What are the odds that the US stock market, the S&P 500, will make money next year? How about over the next three, five, 10 or 15 years? Do you think that each year you have a better than 50% chance to make money by investing in US stocks? Or is the market like a casino and Wall Street has the odds stacked against the average investor like the casino does in all of its games?
Our friends at Oppenheimer took Morningstar research and compared the odds of making money in the stock market to the different games in the casino. Guess what, your odds in the casino are lousy. The best games – baccarat, craps and blackjack, give you 48% to 49% chances of winning. The stock market, on the other hand, has been positive 75% of the time over rolling one year periods of time. The market has been up 94% of the time over ten year periods and 99.7% of the time over 15 year periods.
We take the stock market every time as a way to have money earn compound interest and gain over time. It is why accounts targeted for future income – like retirement accounts – need to have a sizable commitment to stocks. It is why we stay in stocks through difficult periods like the beginning of this year.
What are your expectations for the next year, three, five or 10? Can you live with those expectations as your money is invested in a portfolio of different investment asset classes? Have you even thought about it much?
We think about investment returns every day and how likely those investment returns are to be as we go in to the future. Our investment and financial planning work depends on how likely returns are to be in the future and if they will reflect the past or become something very different. Financial plans require us to make certain decisions about the future of each dollar invested.
Financial plans start with basic assumptions. When do you plan to retire? How much income do you need to support your lifestyle? What tax rates will be used? At the beginning of the planning work we ask questions that have not been answered in detail before. The ideas we have for our life in the future float around in our heads but it looks very different when those ideas are written down with targeted ranges in place for spending, life goals and retirement.
Once the plan is sketched out, another set of assumptions must be used – the returns to use for each asset class and inflation. We have to make decisions about which investments will work best to achieve the goals in the plan. These assumptions require knowledge of past returns and a review of what could happen in the future. The past is simple – we have great data for US stocks, international stocks, oil and gas, gold, government bonds, high yield bonds and every standard asset class. We know what the variability of these returns has been as well.
Expected future returns – well, that’s what keeps us up at night. Will stocks perform as they have in the past? Will inflation remain low or return to its historical average? Will interest rates ever go up to help savers and if so when?
Each year, I review different asset class return projections. Some research groups put out their one year number – what they think each asset class will return next year. Others put out seven or ten year estimates. There are some with estimates that are very different but most fall close in line with each other. For the most part, the longer term estimates look reasonable and have track records to match.
We do expect the next decade to have more volatility than the prior decade. Inflation looks like it will be lower. Certain asset classes, like long-term US government bonds, are expected to have a tough time making money after inflation is factored in to the equation.

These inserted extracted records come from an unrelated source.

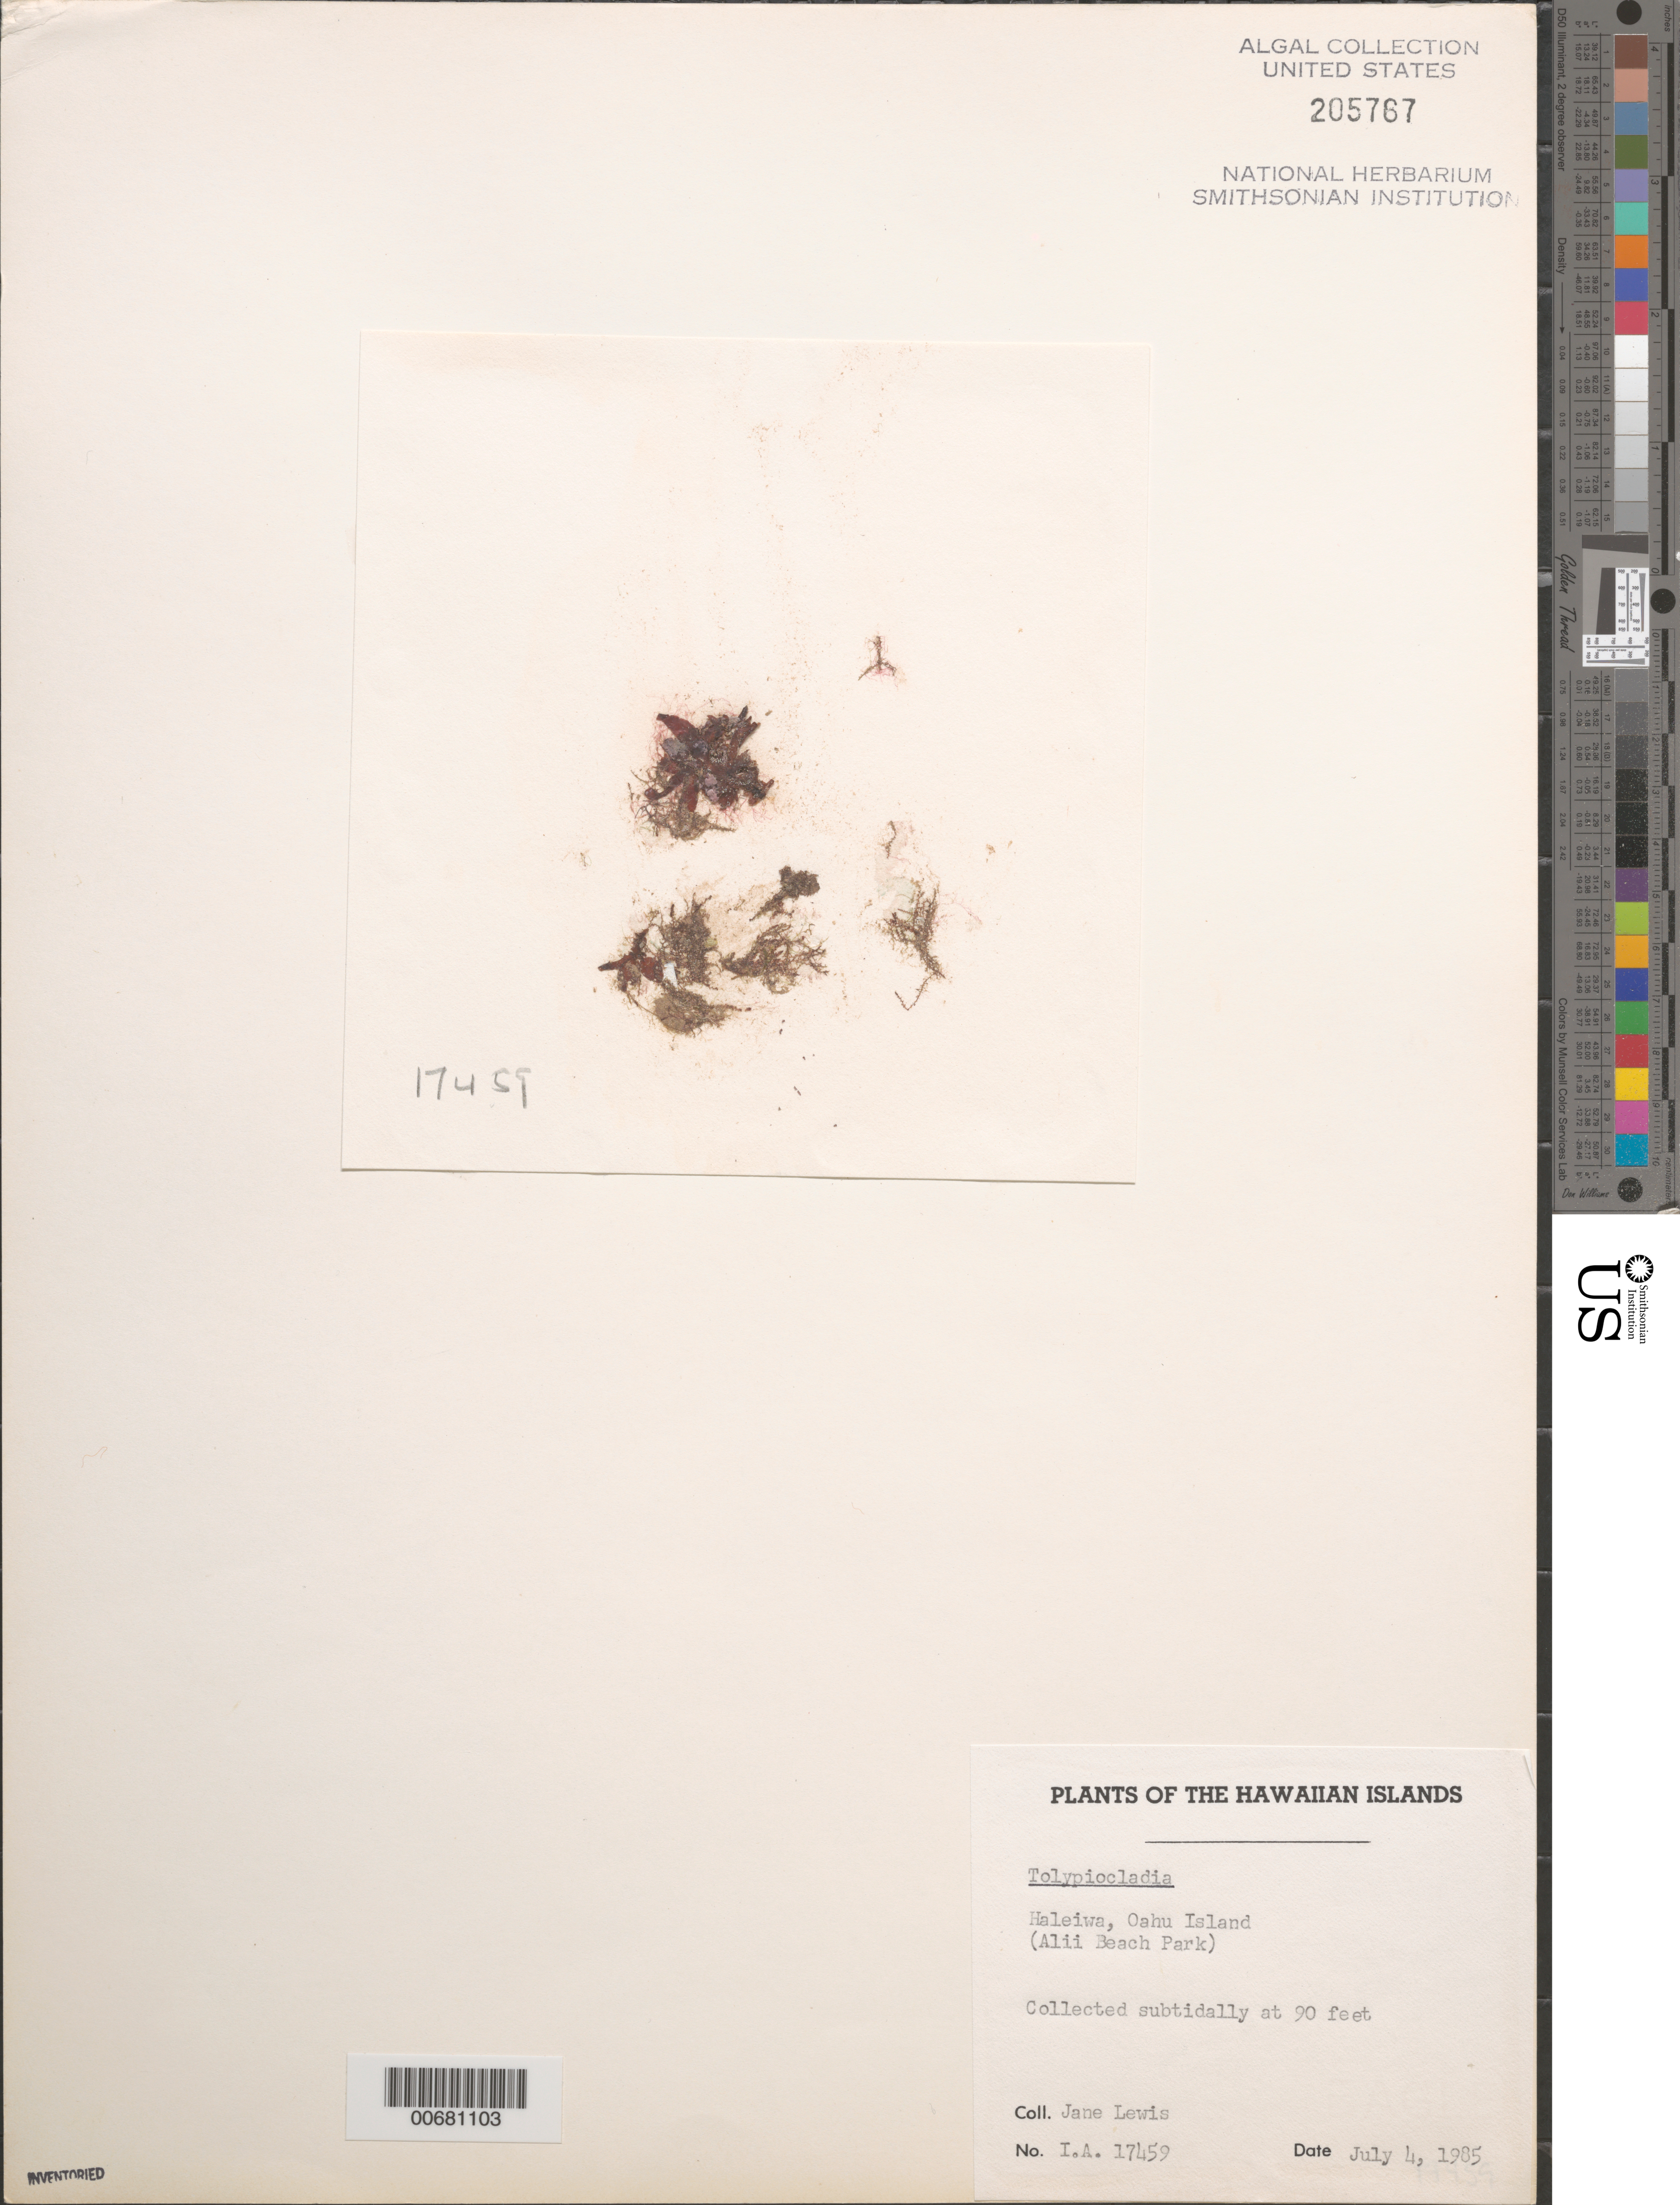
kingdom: Plantae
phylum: Rhodophyta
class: Florideophyceae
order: Ceramiales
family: Rhodomelaceae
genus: Tolypiocladia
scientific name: Tolypiocladia sp.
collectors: J. Lewis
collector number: IAA 17459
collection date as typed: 04 Jul 1985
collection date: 1985-07-04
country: United States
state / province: Hawaii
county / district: Honolulu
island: Oahu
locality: Alii Beach Park, Haleiwa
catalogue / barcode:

Our goal for clients is to take the least risk possible to help you achieve your goals. For most of us, this means having money in a variety of assets. Certain assets, like stocks in the US and abroad, can be expected to grow significantly as returns compound. Others, like bonds, are there to provide some steady income and portfolio balance.
We are passionate about helping you achieve your life goals and to retire comfortably. Talking about return expectations may not be as exciting as talking about your next vacation or sending children off to college and yet it is a crucial component of your ability to live a fulfilling and rewarding life. Next time we review your financial plan let’s also review our expected return assumptions built into the plan to help you understand our outlook. We hope, as fans of The Hunger Games will remember, that the odds will forever be in your favor.